Tafakur Malam

 


Sudah sampai di sini perjalanan ini. Ketika menengok ke belakang, ternyata perjalanan ini begitu panjang. Sebuah senyuman tiba-tiba terbit di dalam relung hati. Saya ingin berterimakasih kepada diri sendiri, sebab mampu begitu kuat memainkan peran ini, menjalani kisah demi kisah yang sudah termaktub di dalam Lauh al-Mahfuz.

Menyoal tentang itu, apakah saya bahagia? Tentu. Allah selalu memilihkan jalan terbaik, hal-hal terindah, yang bahkan tidak pernah saya pikirkan sebelumnya. Oleh karena itu, tidak ada alasan untuk tidak bersyukur. Tidak ada alasan untuk tidak terus memuji Allah Sang Maha pengasih.

Selama dua puluh enam tahun ini, begitu banyak mutiara indah yang saya temui. Masing-masing dengan keindahannya sendiri, yang corak dan bentuknya berbeda, berupa hikmah-hikmah hidup yang begitu luar biasa. Allah pernah mengajak untuk meniti hidup di puncak paling tinggi, Allah juga pernah menguji di lembah yang paling bawah. Dalam hidup ini, untuk meninggikan derajat dan kemuliaan seorang hamba, bukankah memang harus diuji terlebih dahulu? Cobaan dan ujian tidak akan pernah berakhir, sampai di embus napas pengakhiran. Memang seperti inilah hidup. Dan sebaik-baiknya petunjuk ada pada Alquran dan assunnah. Sebaik-baiknya kemuliaan adalah mulia di sisi Rabbnya. Tidak ada yang lebih indah dibanding itu semua.

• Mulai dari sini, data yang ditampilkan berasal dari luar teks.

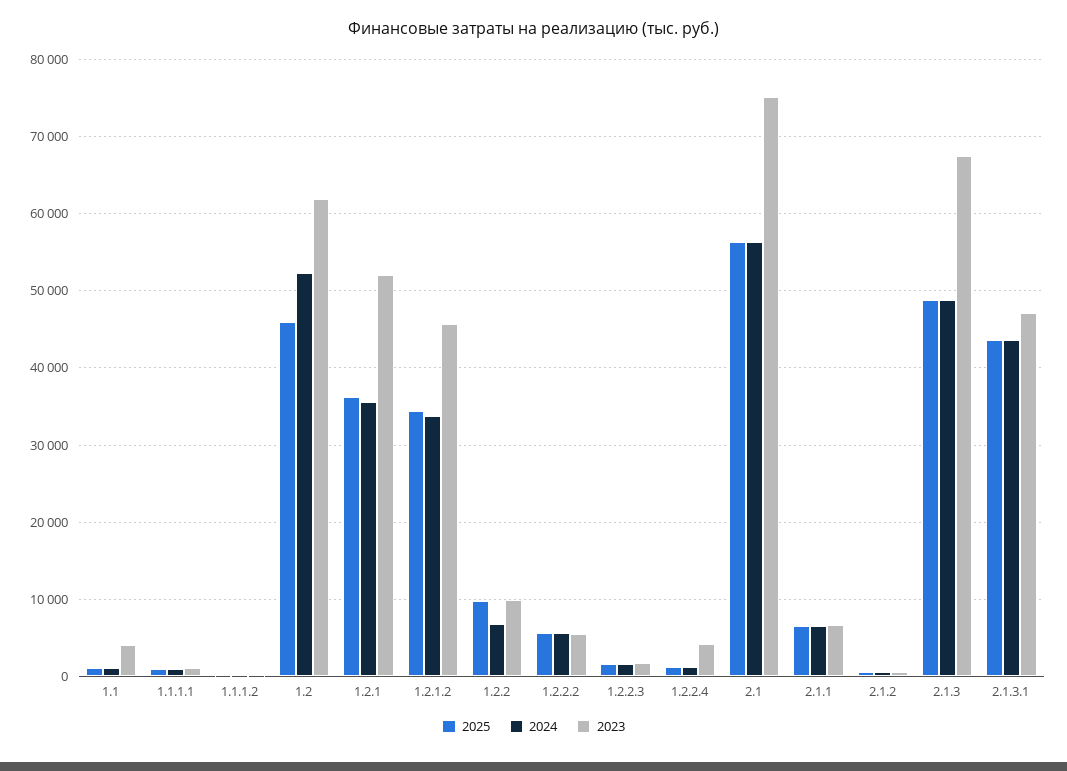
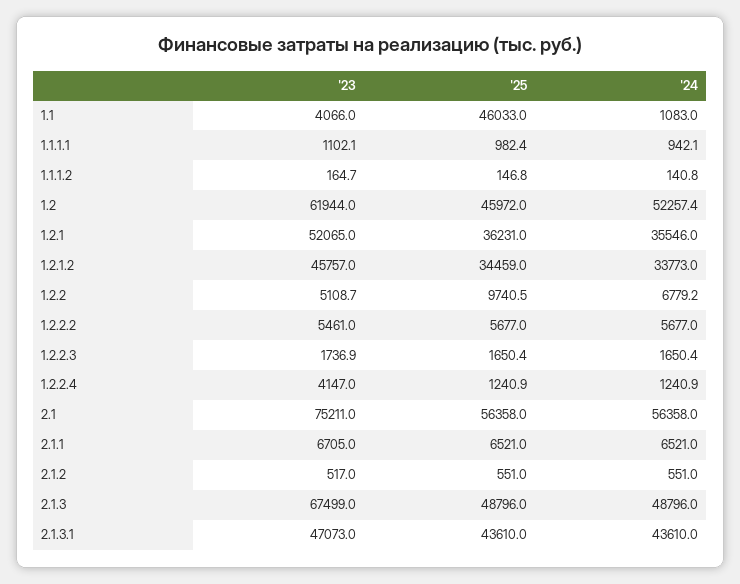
2025, 1.1: 1000 -> 46033
2023, 1.2.2: 10000 -> 5108.7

Di usia ini, kehidupan saya sudah begitu baik. Saya memiliki suami yang begitu mencintai saya. Bahkan kadang, ketika beliau baru pulang kerja, tengah malam, mas suami masih sempat mencucikan piring, menyapu, mengepel, mencucikan baju, memasakkan makanan untuk Zoya, kadang juga menanak nasi. Maka nikmat manalagi yang hendak saya dustakan? Saya juga sudah dikaruniai titipan, amanah terbaik-Nya, berupa putri yang cantik, imut dan menggemaskan. Zoya tumbuh dengan baik. Dia juga tidak pernah merepotkan saya dalam segala sesuatu. Hanya rutinitas biasa. Selebihnya, Zoya tidak pernah meminta saya untuk terus menggendongnya, atau dia terus menerus menangis. Tidak pernah. Maka, nikmat manalagi yang hendak saya dustakan? Selain itu, Allah juga mengaruniakan tempat tinggal sendiri, tanpa orang tua, tanpa mertua. Tempat tinggal yang lebih dari kata layak, sebuah rumah yang membuat kami begitu bahagia tinggal di dalamnya dalam meniti sakinah. Saya juga memiliki pekerjaan yang lumayan, cukup untuk memenuhi kebutuhan. Segalanya cukup, sangat cukup. Lantas apakah saya masih ingin sesuatu yang lain? Maka nikmat manalagi yang hendak saya dustakan?

Menyoal tentang hidup, terkadang memang sangat sulit dan merepotkan. Banyak hal terasa begitu sulit, sebab mungkin, terlalu banyak angan-angan, keinginan dan kurangnya rasa syukur terhadap apa yang ada. Inilah yang menjadi sumber kemuraman hati. Hati akan merasa sedih dan risau, ketika ia melupakan betapa besar rahmat dan karunia yang Allah limpahkan kepada dirinya. Ighfirlana.

Maka, penting untuk terus mengajak hati berbicara. Mengajaknya untuk terus mengingat, bahwa bisa salat, bisa bersujud, bisa mengingat Allah, jauh lebih penting daripada lainnya. Pun, salah satu cara mensyukuri nikmat-Nya adalah, menikmati peran saat ini dengan sebaik-baiknya. Jalan ibadah kepada-Nya berbeda-beda. Saat ini, jalan saya adalah dengan menjadi ibu dan istri yang baik. Jika ada waktu luang dan kesempatan, mungkin bisa sedikit menuangkan ilmu melalui kata. Sebab bagi saya, kata adalah lahan dakwah yang tidak tebatas, lahan dakwah yang mampu melampaui ruang dan waktu.

Semoga Allah memberikan hidup yang penuh berkah kepada kita semua. Amin.